In this study, we showed that the level of PAI‐1 was correlated with the proportion of MF characteristics of CAFs in lung adenocarcinoma. Further, we revealed that PAI‐1 was associated with maintaining the MF characteristics of fibroblasts via inhibition of apoptosis. Furthermore, the inhibition of PAI‐1 suppressed the MF characteristics of fibroblasts and this suppression increased the effect of chemotherapy on lung cancer cells. Finally, we showed that the level of PAI‐1 in the lung adenocarcinoma was also associated with the tumour progression.
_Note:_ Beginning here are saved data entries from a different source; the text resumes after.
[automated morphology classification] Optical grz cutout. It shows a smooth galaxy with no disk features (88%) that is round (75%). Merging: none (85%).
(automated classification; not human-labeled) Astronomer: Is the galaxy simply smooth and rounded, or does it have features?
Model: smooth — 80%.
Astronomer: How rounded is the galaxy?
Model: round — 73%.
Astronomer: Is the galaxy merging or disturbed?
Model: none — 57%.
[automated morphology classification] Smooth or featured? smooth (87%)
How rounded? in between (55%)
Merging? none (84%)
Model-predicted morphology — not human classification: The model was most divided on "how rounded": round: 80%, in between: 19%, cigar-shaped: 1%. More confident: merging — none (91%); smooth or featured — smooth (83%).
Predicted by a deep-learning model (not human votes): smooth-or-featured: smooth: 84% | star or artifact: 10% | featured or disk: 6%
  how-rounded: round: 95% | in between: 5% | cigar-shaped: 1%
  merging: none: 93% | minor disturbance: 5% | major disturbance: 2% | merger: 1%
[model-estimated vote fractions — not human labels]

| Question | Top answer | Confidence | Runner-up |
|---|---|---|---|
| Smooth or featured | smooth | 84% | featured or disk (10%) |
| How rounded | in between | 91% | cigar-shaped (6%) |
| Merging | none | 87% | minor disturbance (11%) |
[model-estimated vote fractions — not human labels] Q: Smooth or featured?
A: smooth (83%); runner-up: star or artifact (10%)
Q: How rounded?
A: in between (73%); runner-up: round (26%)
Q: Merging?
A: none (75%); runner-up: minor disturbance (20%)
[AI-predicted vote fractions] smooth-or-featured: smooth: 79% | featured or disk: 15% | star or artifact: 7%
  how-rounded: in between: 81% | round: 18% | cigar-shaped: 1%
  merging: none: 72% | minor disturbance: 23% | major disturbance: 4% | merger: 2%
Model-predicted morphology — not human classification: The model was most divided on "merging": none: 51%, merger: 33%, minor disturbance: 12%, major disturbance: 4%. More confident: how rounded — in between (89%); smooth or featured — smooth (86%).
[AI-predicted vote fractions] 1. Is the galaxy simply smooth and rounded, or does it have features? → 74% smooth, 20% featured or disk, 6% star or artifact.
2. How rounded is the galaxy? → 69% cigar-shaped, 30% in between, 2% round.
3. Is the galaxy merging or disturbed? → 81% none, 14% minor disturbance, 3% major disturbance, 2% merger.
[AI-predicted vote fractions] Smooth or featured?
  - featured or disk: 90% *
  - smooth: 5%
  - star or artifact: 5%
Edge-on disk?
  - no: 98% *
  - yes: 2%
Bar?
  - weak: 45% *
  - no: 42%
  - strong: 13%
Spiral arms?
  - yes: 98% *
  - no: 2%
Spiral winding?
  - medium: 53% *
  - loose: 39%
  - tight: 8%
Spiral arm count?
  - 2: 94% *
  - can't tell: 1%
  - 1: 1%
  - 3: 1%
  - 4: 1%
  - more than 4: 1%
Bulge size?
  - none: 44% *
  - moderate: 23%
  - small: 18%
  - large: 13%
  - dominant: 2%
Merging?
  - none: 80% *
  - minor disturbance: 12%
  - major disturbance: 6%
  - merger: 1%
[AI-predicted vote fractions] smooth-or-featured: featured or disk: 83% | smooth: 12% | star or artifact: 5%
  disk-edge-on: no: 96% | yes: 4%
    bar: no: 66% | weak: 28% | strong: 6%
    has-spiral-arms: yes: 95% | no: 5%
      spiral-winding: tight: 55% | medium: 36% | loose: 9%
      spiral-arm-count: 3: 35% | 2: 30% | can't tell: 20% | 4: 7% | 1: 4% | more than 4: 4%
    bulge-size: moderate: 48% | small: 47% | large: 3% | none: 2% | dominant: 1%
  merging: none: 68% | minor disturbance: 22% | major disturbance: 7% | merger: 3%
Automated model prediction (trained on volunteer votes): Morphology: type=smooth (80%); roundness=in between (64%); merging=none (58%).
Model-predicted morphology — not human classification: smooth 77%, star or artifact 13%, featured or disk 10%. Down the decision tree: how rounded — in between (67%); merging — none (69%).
A large number of studies showed that cancer stromal cells, such as inflammatory cells, endothelial cells and fibroblasts, induced resistance to chemotherapy in lung cancer.25 In the stromal cells, fibroblasts have been reported to be a main player in this phenomenon.4, 26 In the present study, we revealed that PAI‐1 inhibition limited the chemotherapy resistance through suppressing the MF characteristics of CAFs. In addition, we showed that the level of PAI‐1 produced by CAFs was higher than that produced after suppression of the MF characteristics of CAFs by PAI‐1 inhibition. This result indicates that there could be a positive feedback loop between PAI‐1 and the MF characteristics of CAFs (Figure S5). Thus, PAI‐1 could be a reasonable therapeutic target to inhibit resistance to chemotherapy in the lung cancer with CAFs.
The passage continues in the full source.